Gastgeber war die SPD-nahe Friedrich-Ebert-Stiftung, deren neuen Vorsitzender Kurt Beck als früherer rheinland-pfälzischer Ministerpräsident auch als fachkundig gelten darf. Zur Begrüßung hielt er nicht seine Meinung zurück. Es sei ja belegt, sagte er, dass es die Länder in vielen Bereichen einfach besser könnten als der Bund. Für ihn sei es eine „Horrorvorstellung“, wenn es irgendwann mal ein „Bundesbildungsamt“geben würde.
Scholz ging da lieber nicht darauf ein, sondern trug eine vorbereitete Rede vor. „2020 war ein dramatisches Jahr“, referierte er. Aber das föderale System habe sich bewährt, weil damit „regional angemessen“reagiert werden konnte. Gerade weil die Ministerpräsidenten und die Bundesregierung so oft und so lange über die richtigen Maßnahmen diskutiert hätten, seien am Ende auch „abgewogene Entscheidungen“herausgekommen. Dann verabschiedete sich der Minister schon wieder.
Ramelow hielt es deutlich länger aus. Für ihn, sagte er, sei der Föderalismus der Bundesrepublik die Antwort auf zentrale, totalitäre Systeme wie NS-Staat und die DDR. Allerdings müsse Westdeutschland noch lernen, dass Vielfalt nicht nur bedeute, dass Bremen anders sei als Niedersachsen, sondern eben auch anders als Sachsen. Wenn der Osten seine Interessen und Befindlichkeiten artikuliere, werde er immer noch zu oft als undankbare Meckerfritzen und „bucklige Verwandtschaft“
wahrgenommen. Dabei gelte doch: „Wir sind Teil der Stärke des Föderalismus.“Nicht weniger, sondern mehr Eigenständigkeit ist für den Ministerpräsidenten wichtig. Zum Beispiel, sagte Ramelow, hätte er sich gewünscht, dass die ostdeutschen Länder nach 1990 mehr Freiheiten gehabt hätten, so wie das Saarland nach seinem Beitritt in den 1950er-Jahren.

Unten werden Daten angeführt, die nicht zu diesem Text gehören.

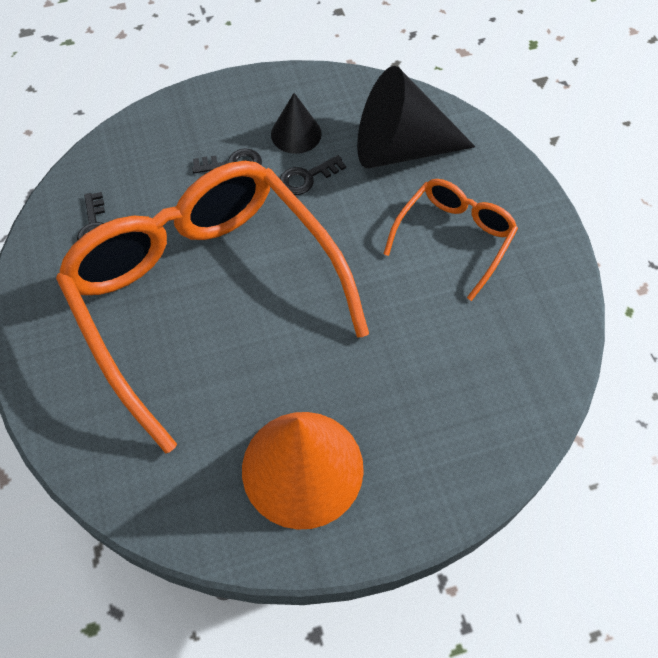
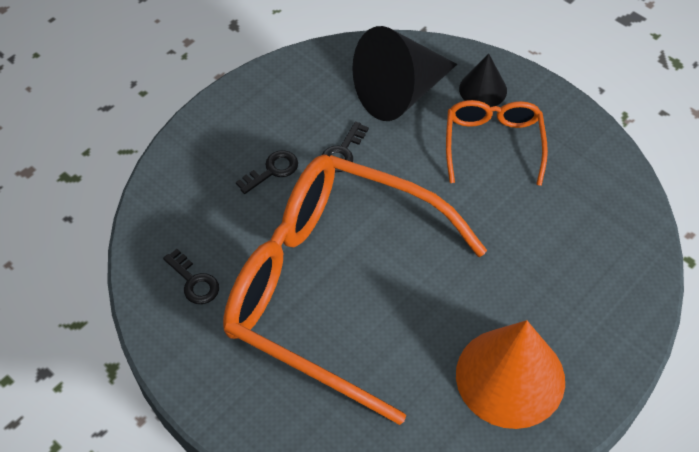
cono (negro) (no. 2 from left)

Da konnte Haseloff „dem Bodo“nur zustimmen, um danach ein historisches Kurzreferat über Heinrich I., Otto I. und die Autonomie der germanischen Stämme zu halten – mit der hübschen Pointe, dass der Föderalismus eigentlich eine Erfindung aus Sachsen-Anhalt sei. Ohne das Wort Rundfunkbeitrag auch nur zu erwähnen, zog er dann eine direkte Linie in die Bundesrepublik, in der unter den Ländern auch mal Entscheidungen gebe, „die nicht 16 zu 0“ausgingen. Dasselbe, sagte Haseloff, stimme für die Pandemie: Die regionalen Maßnahmen seien vom unterschiedlichem Infektionsgeschehen, aber auch von unterschiedlichen landsmannschaftlichen Stimmungen abhängig. Das Ergebnis sei deshalb kein „Flickenteppich“, sondern ein Spiegel verschiedener Lagen und „Akzeptanzhaltungen“in den Ländern.